Husband and I have been together for eight years, married for nearly four. We first began to try to conceive in February 2010 as soon as we decided we'd be moving back home from the east coast. I hadn't been on birth control pills for two years and we hadn't been all that careful in preventing pregnancy, we just assumed it would happen for us the way it did for everyone else we knew at the time. When it didn't happen the first year we figured it was the stress of moving back to our hometown, of both of us searching for work, of student loans coming due and family stress. As the following February rolled around we knew we had to do something. Unfortunately for us, we have an HMO and they have limited treatment options and frankly, extremely limited knowledge. After the regular blood tests, semen analysis and pelvic exams, they suggested an intra-uterine insemination (IUI). We got pregnant with our first IUI only to find out at eight weeks it was an ectopic pregnancy. Heartbreakingly, that was the same day we found out there was a heart beat. They sent us to the hospital where we were admitted to the maternity ward and given two options for eliminating the pregnancy: surgery which could cause further damage to my fallopian tube or injections of methotrexate, a chemotherapy drug, which would slowly cause the embryo to deteriorate. We chose the shots because it would be the least invasive, but it was a horrible decision to have to make-which method of killing your child do you prefer? The embryo continued to grow after the first injection, requiring an additional trip to the ER for another round of methotrexate. Our baby was trying to grow and that made it even more painful.

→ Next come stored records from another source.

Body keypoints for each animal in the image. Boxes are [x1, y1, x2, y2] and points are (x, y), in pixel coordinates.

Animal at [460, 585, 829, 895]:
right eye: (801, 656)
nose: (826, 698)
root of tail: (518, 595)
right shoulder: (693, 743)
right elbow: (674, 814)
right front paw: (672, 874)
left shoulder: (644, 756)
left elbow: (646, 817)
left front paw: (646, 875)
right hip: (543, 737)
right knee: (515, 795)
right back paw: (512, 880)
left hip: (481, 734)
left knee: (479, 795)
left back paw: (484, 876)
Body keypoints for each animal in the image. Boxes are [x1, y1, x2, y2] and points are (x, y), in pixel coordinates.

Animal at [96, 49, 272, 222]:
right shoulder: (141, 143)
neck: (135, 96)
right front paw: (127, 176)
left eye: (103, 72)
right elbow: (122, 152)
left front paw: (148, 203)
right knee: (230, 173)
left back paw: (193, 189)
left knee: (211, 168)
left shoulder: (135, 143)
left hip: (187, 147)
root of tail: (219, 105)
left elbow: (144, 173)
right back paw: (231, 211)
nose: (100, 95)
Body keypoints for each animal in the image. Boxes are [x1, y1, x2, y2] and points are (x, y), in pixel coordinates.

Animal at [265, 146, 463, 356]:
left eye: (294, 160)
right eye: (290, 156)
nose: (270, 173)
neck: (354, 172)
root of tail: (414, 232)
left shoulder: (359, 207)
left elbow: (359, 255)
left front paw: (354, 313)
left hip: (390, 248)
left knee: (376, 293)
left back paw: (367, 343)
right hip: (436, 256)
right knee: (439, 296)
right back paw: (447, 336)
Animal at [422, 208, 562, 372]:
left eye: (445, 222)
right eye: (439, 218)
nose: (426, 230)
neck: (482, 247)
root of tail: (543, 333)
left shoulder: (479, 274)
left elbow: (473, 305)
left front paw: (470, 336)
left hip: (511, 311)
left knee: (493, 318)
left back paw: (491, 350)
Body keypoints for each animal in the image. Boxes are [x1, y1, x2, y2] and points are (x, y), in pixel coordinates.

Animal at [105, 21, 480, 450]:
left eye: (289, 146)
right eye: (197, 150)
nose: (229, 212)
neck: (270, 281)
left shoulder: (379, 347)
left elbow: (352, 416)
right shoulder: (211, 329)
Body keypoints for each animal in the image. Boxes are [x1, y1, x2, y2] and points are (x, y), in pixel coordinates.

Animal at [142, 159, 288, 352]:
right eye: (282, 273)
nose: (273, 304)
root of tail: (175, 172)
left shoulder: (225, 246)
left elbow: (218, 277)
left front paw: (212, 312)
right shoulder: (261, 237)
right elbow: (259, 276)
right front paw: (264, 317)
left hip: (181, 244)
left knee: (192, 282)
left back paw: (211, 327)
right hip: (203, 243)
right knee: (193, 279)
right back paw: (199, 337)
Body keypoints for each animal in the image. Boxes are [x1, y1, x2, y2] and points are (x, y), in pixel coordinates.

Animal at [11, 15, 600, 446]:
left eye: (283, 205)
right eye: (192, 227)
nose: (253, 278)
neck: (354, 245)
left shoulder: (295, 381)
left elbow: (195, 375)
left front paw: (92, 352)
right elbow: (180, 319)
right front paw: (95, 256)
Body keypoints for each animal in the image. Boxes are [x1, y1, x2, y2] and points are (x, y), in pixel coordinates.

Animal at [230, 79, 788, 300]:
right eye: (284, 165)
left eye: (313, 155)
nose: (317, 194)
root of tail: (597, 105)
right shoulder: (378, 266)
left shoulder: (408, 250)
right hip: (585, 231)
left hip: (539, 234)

Because we had not had an HSG (hysterosalpingogram) to see if my tubes were clear prior to the IUI, we had no way of knowing if the ectopic was caused from previous trauma to the tube (an undetected pregnancy, trauma during appendicitis, inexplicable blockage etc.) or just from the ectopic. We have spent every month since trying to conceive. Did I mention that my right ovary, the one connected to the damaged fallopian tube, is a rockstar and produces huge follicles nearly every month, while my left one only ovulates every few months and the follicles are mediocre. This further adds to our difficulty in conceiving.

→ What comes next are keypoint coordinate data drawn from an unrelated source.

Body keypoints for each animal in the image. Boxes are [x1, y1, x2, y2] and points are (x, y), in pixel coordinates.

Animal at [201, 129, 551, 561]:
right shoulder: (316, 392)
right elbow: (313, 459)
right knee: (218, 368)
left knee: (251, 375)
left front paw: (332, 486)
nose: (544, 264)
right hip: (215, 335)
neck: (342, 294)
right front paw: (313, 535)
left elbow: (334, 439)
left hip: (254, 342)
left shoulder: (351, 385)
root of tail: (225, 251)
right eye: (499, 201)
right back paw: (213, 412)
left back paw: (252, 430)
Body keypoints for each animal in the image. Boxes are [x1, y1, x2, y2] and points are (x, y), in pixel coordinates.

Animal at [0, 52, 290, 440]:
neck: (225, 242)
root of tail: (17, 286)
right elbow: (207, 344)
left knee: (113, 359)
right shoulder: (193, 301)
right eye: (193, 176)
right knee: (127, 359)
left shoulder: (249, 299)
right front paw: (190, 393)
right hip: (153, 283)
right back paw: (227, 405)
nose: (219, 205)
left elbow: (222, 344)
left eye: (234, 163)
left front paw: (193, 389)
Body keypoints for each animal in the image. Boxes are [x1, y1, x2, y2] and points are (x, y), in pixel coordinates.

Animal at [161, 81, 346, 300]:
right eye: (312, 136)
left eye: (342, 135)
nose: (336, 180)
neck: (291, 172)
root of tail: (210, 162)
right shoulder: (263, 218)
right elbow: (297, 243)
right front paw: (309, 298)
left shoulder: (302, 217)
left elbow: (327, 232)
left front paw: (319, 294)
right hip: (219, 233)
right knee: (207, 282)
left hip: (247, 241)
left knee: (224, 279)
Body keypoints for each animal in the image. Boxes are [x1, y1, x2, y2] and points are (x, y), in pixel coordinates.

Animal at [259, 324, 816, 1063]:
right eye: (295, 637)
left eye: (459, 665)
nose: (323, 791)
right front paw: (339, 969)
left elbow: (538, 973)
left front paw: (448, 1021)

In March of this year we decided to see a specialist, which is not covered by the shitty HMO. At our first office visit he looked at our test results from HMO and diagnosed us-I have a hydrosalpinx, or big ol' blocked tube that looks like a sausage and is leaking fluid into my uterus making it impossible for an embryo to implant. Thanks HMO for being worthless and robbing us of months of possible conception.

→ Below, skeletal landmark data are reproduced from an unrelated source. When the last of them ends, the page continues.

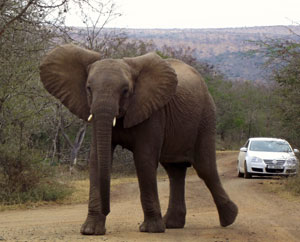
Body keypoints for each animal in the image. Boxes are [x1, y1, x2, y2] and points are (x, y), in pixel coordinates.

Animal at [39, 43, 237, 234]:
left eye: (125, 91)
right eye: (88, 88)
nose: (108, 210)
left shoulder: (152, 111)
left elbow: (144, 159)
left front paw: (151, 230)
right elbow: (96, 160)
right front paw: (90, 231)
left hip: (206, 117)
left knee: (205, 168)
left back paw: (230, 219)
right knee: (175, 171)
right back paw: (173, 224)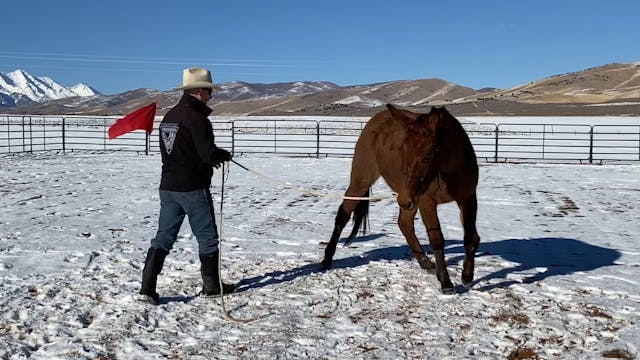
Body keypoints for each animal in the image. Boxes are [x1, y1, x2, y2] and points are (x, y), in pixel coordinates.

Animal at [322, 103, 478, 292]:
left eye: (428, 155)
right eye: (403, 151)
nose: (403, 199)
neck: (449, 171)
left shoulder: (468, 198)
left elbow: (471, 238)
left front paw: (467, 276)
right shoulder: (427, 202)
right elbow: (436, 240)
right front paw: (446, 283)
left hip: (409, 198)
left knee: (404, 223)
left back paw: (425, 263)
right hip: (363, 183)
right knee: (343, 215)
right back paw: (327, 258)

Here we are, 11 months from when we conceived with our first IUI, still waiting. Through all of this struggle, grief and pain, Husband and I remain close. Experiencing something as soul destroying as infertility and pregnancy loss can easily take its toll on any relationship. Husband and I continue to be partners, best friends and are learning to give each other the support and space each of us need. I'm so very fortunate to be married to this man and I just hope that I can give him a child of his own.